1953: Hauskonzerte entwickelten sich zu den Schlosskonzerten

1953 erklang das erste Schlosskonzert.

Eigentlich lag der Lebensweg einer höheren Tochter vor ihr. Ungewöhnlich zielstrebig, dazu äußerst intelligent war die kleine Elfriede. Dass sie aus Berlin stammte, verschlechterte ihre Aussichten sicher nicht. Das kulturelle Klima der Weltstadt erzeugte Selbstbewusstsein. Mit sieben Jahren gaben die Eltern ihre Tochter aufs Konservatorium. Gleich nach dem Abitur begann sie an der Humboldt-Universität Musik zu studieren.


Schon kam alles anders. Die junge Frau verliebte sich in einen Forstmann. Die beiden heirateten, und schnell traf ein Kind nach dem anderen ein, schließlich vier an der Zahl. Elfriede Otto wurde allen Anforderungen gerecht. Was sie nicht in ihrem Sinne dirigieren konnte, war der Verlauf des Krieges. Es ging zurück im Osten.

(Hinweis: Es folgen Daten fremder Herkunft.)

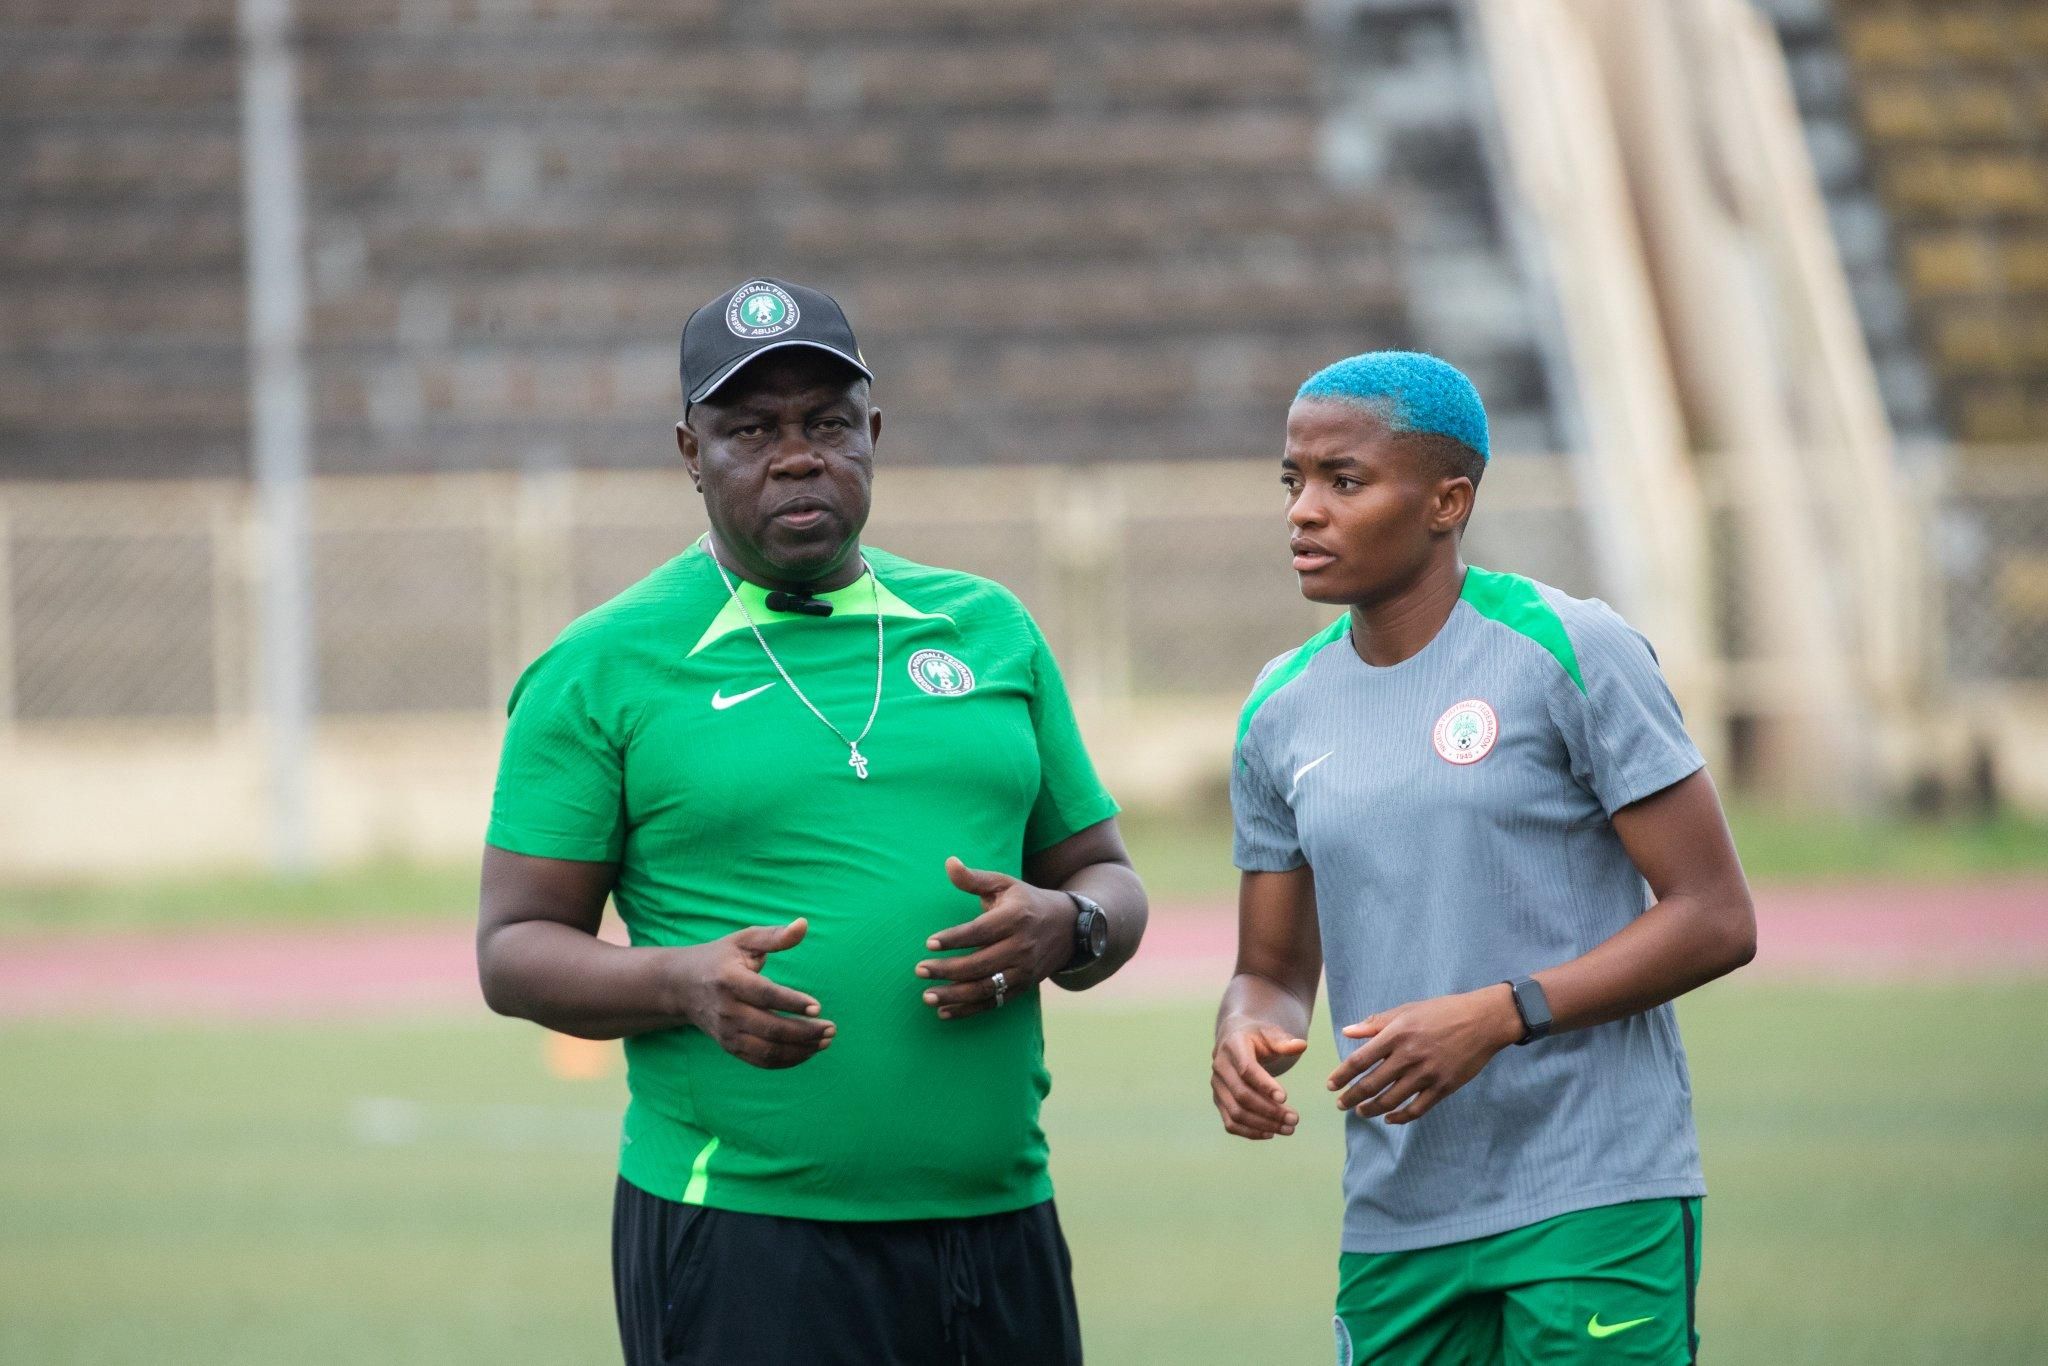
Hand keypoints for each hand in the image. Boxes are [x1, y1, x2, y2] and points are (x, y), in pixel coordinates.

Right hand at [671, 918, 834, 1068]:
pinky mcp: (728, 1047)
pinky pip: (760, 1061)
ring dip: (800, 1050)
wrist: (681, 986)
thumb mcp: (743, 940)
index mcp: (729, 979)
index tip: (818, 1007)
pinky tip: (808, 1051)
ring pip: (767, 1050)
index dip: (792, 1002)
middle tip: (831, 1028)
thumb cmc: (720, 958)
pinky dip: (786, 1061)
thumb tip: (804, 924)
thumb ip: (774, 936)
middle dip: (804, 1032)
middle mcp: (726, 1009)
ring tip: (825, 1042)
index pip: (764, 995)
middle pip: (769, 1028)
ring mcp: (726, 1032)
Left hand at [915, 857, 1075, 1019]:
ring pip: (985, 988)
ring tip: (926, 996)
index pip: (980, 931)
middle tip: (919, 970)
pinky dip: (968, 1010)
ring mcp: (1024, 970)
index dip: (954, 938)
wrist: (1068, 927)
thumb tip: (949, 862)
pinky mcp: (1023, 987)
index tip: (929, 943)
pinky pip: (993, 1003)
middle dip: (947, 970)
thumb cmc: (1026, 902)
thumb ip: (974, 878)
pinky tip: (944, 1011)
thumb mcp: (1004, 884)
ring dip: (954, 995)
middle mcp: (1022, 946)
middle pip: (979, 964)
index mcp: (1015, 918)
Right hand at [1211, 1020, 1308, 1139]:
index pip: (1246, 1069)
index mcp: (1233, 1046)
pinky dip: (1250, 1132)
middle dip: (1269, 1111)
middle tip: (1295, 1119)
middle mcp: (1220, 1067)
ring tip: (1289, 1129)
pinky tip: (1271, 1133)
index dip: (1264, 1085)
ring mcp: (1218, 1086)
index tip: (1285, 1098)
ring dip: (1263, 1124)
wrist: (1234, 1040)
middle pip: (1242, 1095)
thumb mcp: (1270, 1033)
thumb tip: (1302, 1045)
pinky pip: (1230, 1123)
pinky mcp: (1219, 1101)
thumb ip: (1285, 1042)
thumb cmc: (1257, 1037)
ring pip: (1236, 1113)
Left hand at [1327, 985, 1521, 1123]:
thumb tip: (1347, 1032)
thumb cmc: (1442, 1012)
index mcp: (1396, 1034)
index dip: (1342, 1075)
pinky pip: (1416, 1109)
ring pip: (1391, 1100)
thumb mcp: (1407, 1010)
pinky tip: (1389, 1118)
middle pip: (1371, 1084)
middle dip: (1352, 1098)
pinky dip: (1399, 1117)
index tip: (1330, 1086)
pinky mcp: (1443, 1087)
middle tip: (1340, 1105)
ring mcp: (1427, 1074)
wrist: (1482, 1021)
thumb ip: (1376, 1023)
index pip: (1360, 1060)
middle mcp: (1409, 1056)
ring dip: (1371, 1110)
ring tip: (1361, 1112)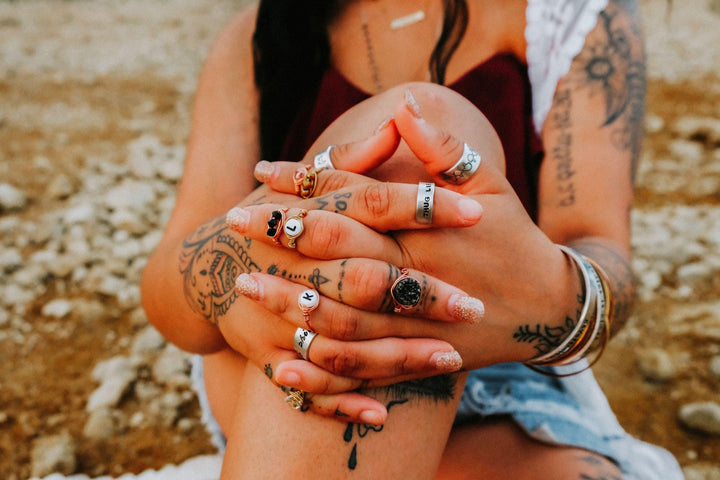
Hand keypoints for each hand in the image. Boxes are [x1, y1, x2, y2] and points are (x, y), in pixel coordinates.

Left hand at [247, 86, 579, 391]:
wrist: (549, 310)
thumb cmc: (515, 241)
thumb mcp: (491, 188)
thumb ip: (446, 152)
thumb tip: (406, 108)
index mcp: (428, 231)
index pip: (355, 198)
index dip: (306, 183)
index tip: (263, 173)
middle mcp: (415, 277)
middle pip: (336, 253)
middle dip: (281, 235)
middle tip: (233, 221)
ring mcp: (413, 326)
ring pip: (339, 317)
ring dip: (288, 300)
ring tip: (243, 283)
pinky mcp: (415, 361)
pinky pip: (359, 372)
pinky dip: (319, 373)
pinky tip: (278, 369)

Der Ehemann, Vater und Ernährer wurde schwer verwundet. 1946 erlag er seinen Verletzungen.


Längst war Elfriede Otto mit ihren vier Kindern westwärts geflüchtet. Von Westpreußen bis nach Borstel bei Winsen verlief die Flucht. In der Revierförsterei Habichtshorst richteten die Flüchtlinge sich ein. Ungeheure Kraftreserven standen der vierfachen Mutter zur Verfügung. Sie arbeitete weiter an ihrer Karriere als Pianistin. Das Wohnzimmer richtete sie her für ein Hauskonzert. Sie lud persönlich dazu ein. Sie interessierte den WA für ihr Vorhaben. Die Besucher saßen auf Sofa und Sessel. Andere mussten sich mit Stuhl und Kiste begnügen.

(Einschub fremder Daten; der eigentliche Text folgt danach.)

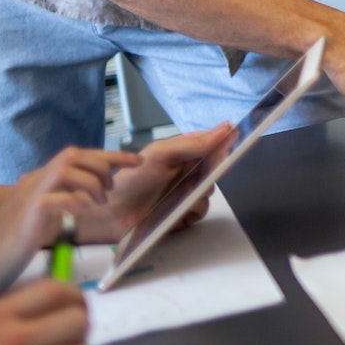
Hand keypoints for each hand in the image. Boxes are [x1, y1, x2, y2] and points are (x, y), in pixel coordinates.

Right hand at [0, 147, 135, 301]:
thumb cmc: (8, 248)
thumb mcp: (40, 218)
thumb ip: (59, 201)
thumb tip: (86, 197)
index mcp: (37, 181)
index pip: (77, 156)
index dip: (110, 155)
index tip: (135, 160)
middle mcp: (32, 182)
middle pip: (74, 154)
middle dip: (103, 166)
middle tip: (110, 191)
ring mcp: (27, 196)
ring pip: (67, 168)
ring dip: (92, 183)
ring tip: (97, 204)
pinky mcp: (26, 216)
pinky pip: (55, 197)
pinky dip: (75, 200)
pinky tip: (81, 212)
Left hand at [78, 125, 233, 243]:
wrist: (110, 215)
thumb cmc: (131, 181)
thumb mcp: (160, 154)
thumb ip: (192, 143)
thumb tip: (224, 130)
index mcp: (182, 152)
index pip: (212, 142)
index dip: (223, 141)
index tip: (233, 140)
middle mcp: (186, 171)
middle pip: (215, 167)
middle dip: (212, 171)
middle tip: (200, 175)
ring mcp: (185, 192)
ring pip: (210, 191)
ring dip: (199, 194)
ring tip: (181, 198)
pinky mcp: (183, 213)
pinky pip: (200, 211)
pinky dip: (192, 212)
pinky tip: (177, 212)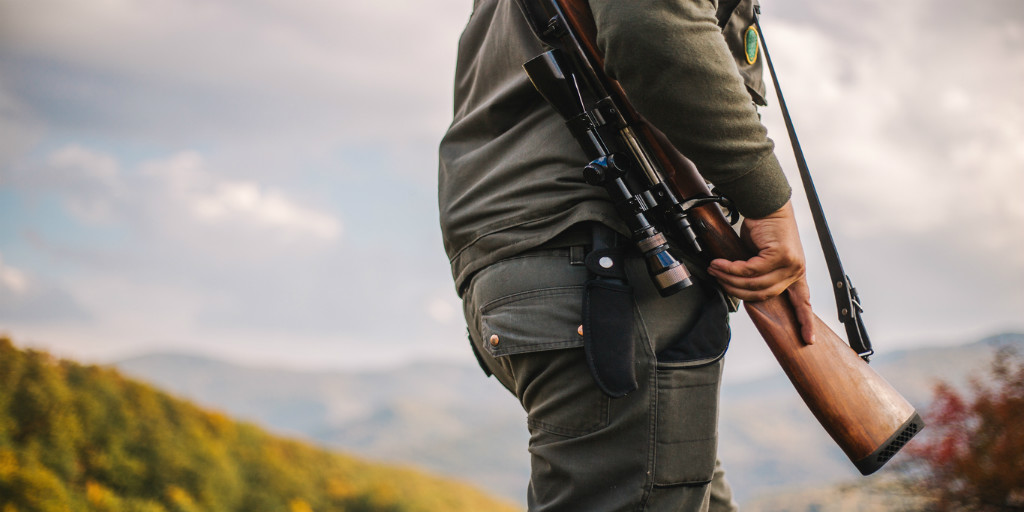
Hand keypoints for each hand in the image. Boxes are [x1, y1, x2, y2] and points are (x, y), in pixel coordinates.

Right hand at [706, 201, 815, 343]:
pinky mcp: (781, 255)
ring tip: (715, 270)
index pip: (802, 300)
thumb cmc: (763, 228)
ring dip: (731, 278)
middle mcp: (796, 270)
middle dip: (737, 289)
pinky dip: (732, 268)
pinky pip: (751, 270)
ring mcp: (791, 263)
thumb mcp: (760, 255)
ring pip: (756, 283)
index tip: (808, 339)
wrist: (767, 204)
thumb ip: (756, 273)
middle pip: (764, 293)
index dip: (804, 320)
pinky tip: (720, 264)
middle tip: (718, 279)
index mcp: (796, 273)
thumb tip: (738, 287)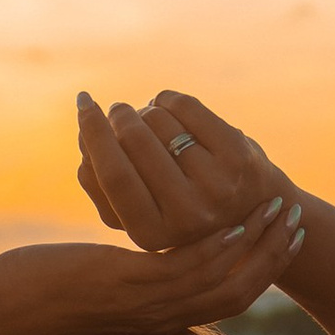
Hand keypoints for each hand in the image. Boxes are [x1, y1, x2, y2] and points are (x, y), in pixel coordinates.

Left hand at [0, 195, 302, 334]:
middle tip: (298, 219)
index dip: (264, 269)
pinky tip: (231, 222)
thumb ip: (132, 273)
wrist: (4, 307)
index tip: (286, 237)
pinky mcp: (127, 286)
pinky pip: (186, 268)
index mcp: (162, 316)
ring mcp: (148, 304)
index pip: (231, 298)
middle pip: (240, 291)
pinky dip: (215, 247)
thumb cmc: (45, 289)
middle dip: (274, 255)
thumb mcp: (102, 280)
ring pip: (222, 277)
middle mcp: (163, 317)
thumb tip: (145, 256)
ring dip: (255, 243)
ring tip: (276, 209)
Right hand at [75, 88, 295, 255]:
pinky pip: (186, 107)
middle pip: (133, 142)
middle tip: (117, 110)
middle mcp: (186, 215)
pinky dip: (169, 99)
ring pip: (159, 120)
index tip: (83, 104)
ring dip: (147, 111)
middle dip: (119, 115)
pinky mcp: (237, 156)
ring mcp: (216, 185)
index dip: (92, 133)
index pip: (112, 175)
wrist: (251, 210)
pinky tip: (168, 105)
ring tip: (150, 119)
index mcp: (151, 235)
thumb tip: (85, 143)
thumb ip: (102, 186)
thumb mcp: (139, 211)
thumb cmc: (179, 208)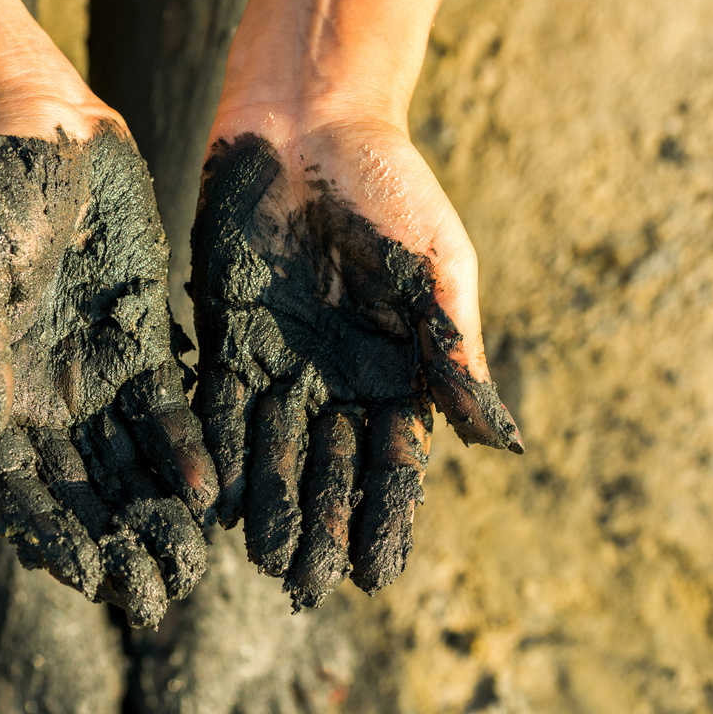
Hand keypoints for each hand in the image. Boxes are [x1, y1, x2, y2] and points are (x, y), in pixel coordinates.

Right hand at [0, 93, 217, 628]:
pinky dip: (184, 453)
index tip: (94, 582)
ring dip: (155, 517)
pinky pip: (167, 413)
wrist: (33, 124)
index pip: (24, 491)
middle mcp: (45, 398)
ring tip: (191, 565)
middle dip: (118, 547)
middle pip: (84, 495)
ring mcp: (95, 373)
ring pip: (129, 467)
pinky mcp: (142, 341)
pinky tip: (210, 493)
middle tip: (158, 595)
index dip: (56, 541)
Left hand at [191, 110, 521, 610]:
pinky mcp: (228, 338)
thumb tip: (501, 444)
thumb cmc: (389, 188)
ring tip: (259, 560)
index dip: (385, 517)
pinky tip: (211, 495)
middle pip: (328, 470)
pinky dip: (217, 450)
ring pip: (272, 450)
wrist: (309, 124)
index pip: (392, 462)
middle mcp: (336, 381)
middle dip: (318, 527)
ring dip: (266, 503)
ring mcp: (280, 363)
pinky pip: (222, 406)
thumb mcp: (435, 269)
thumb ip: (454, 352)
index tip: (377, 575)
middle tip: (306, 589)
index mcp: (394, 372)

Elfriede Otto studiert neue Stücke ein.

Die Borsteler Hauskonzerte eroberten ihren Platz im Winsener Kulturkalender. Es war nur eine Frage der Gelegenheit, wann sie aus dem privaten Rahmen heraustraten. Elfriede Otto ging selbstbewusst auf die Entscheidungsträger zu. Sie durfte in der Schlosskapelle spielen! Am 26. September 1953 gab sie ihr  erstes Schlosskonzert. Die Konzertreihe läuft nach wie vor, hat ihre Initiatorin längst überlebt. Das Konzert am 23. September 2009 war das 309. in der Gesamtzählung.


Die Pianistin in der Schlosskapelle hatte um die Musik herum viele Kollegen kennengelernt. Illustre Namen erschienen auf dem Winsener Konzertzettel. Im Laufe der Jahre führte Elfriede Otto durch die Musikgeschichte: Renaissance, Barock, empfindsame und galante Zeit, Klassik, Romantik, Spätromantik und Moderne.

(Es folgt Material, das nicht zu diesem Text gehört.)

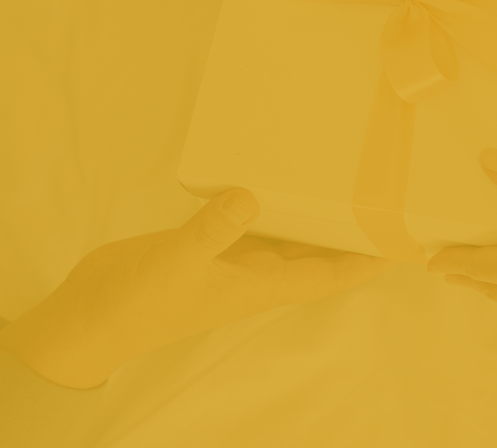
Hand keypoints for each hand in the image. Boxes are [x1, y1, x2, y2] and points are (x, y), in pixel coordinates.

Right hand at [0, 189, 390, 387]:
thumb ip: (212, 230)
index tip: (407, 245)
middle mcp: (253, 272)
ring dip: (314, 217)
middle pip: (317, 253)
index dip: (367, 261)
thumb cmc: (137, 305)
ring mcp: (230, 258)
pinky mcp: (207, 241)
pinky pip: (249, 220)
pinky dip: (267, 202)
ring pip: (286, 236)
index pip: (327, 274)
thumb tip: (250, 196)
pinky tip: (275, 178)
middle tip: (387, 200)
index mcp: (259, 285)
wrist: (89, 319)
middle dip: (351, 233)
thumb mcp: (178, 263)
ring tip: (347, 184)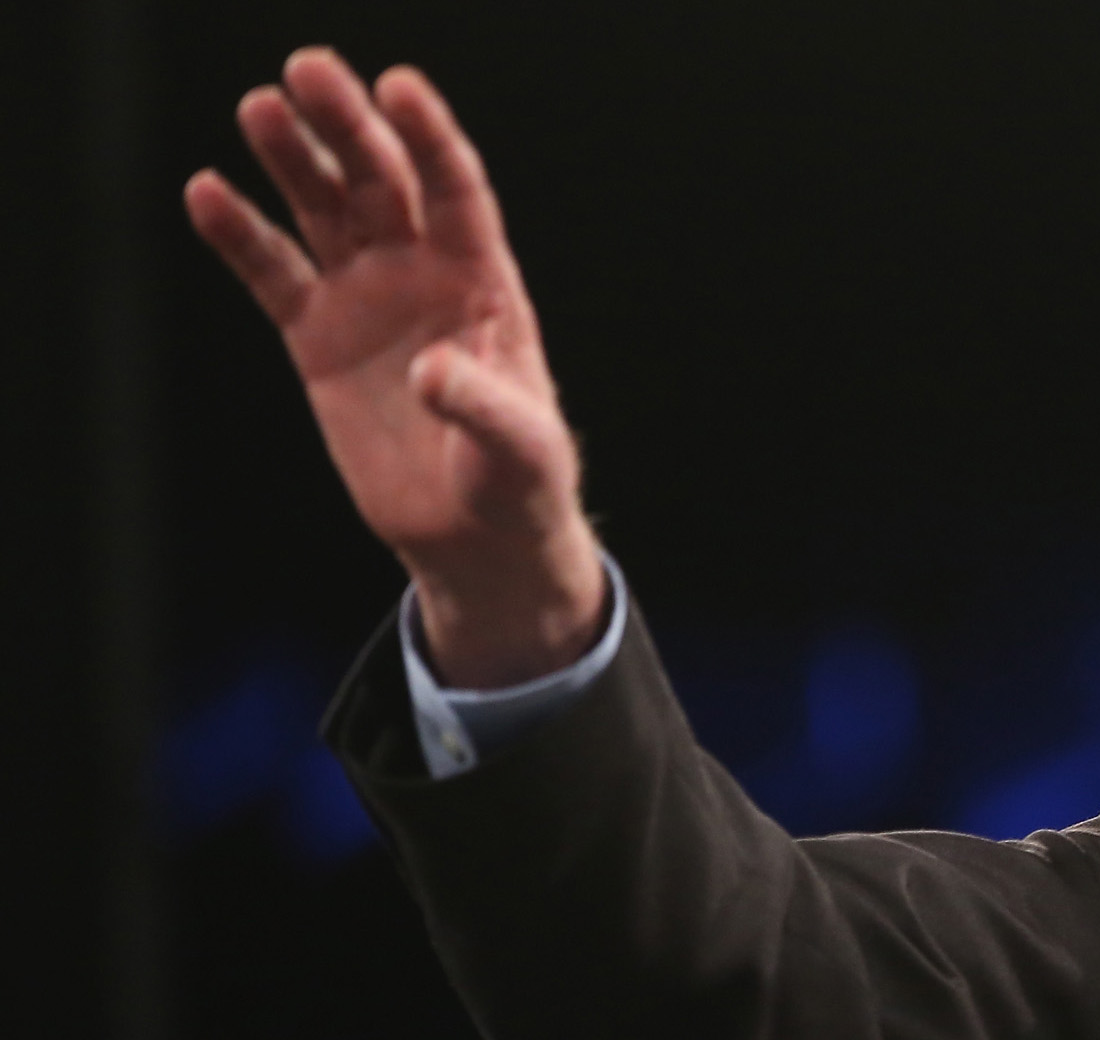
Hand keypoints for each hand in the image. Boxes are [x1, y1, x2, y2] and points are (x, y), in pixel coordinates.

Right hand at [185, 47, 604, 686]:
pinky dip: (240, 235)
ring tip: (259, 108)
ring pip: (323, 211)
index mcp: (484, 284)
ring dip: (292, 160)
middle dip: (347, 126)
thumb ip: (481, 404)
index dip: (430, 139)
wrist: (475, 535)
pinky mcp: (318, 338)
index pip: (456, 193)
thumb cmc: (518, 482)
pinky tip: (207, 192)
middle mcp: (422, 275)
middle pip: (381, 182)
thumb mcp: (518, 447)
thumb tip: (431, 370)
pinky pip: (272, 273)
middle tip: (306, 70)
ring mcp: (367, 300)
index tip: (399, 87)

Problematisch war, dass die Schlosskapelle nur rund 75 Besucher aufnehmen konnte. Ein Ortswechsel erwies sich als notwendig. Die Schlosskonzerte zogen auf die Diele des Museums St. Georg um. Inzwischen führt der Winsener Kulturverein die Schlosskonzerte fort. Je nach Einschätzung der Besucherresonanz geht es in die Stadthalle, in den Marstall oder in die renovierte Schlosskapelle. Nicht als Publikumsmagneten, aber als Gütesiegel braucht die Winsener kulturelle Szene die Schlosskonzerte.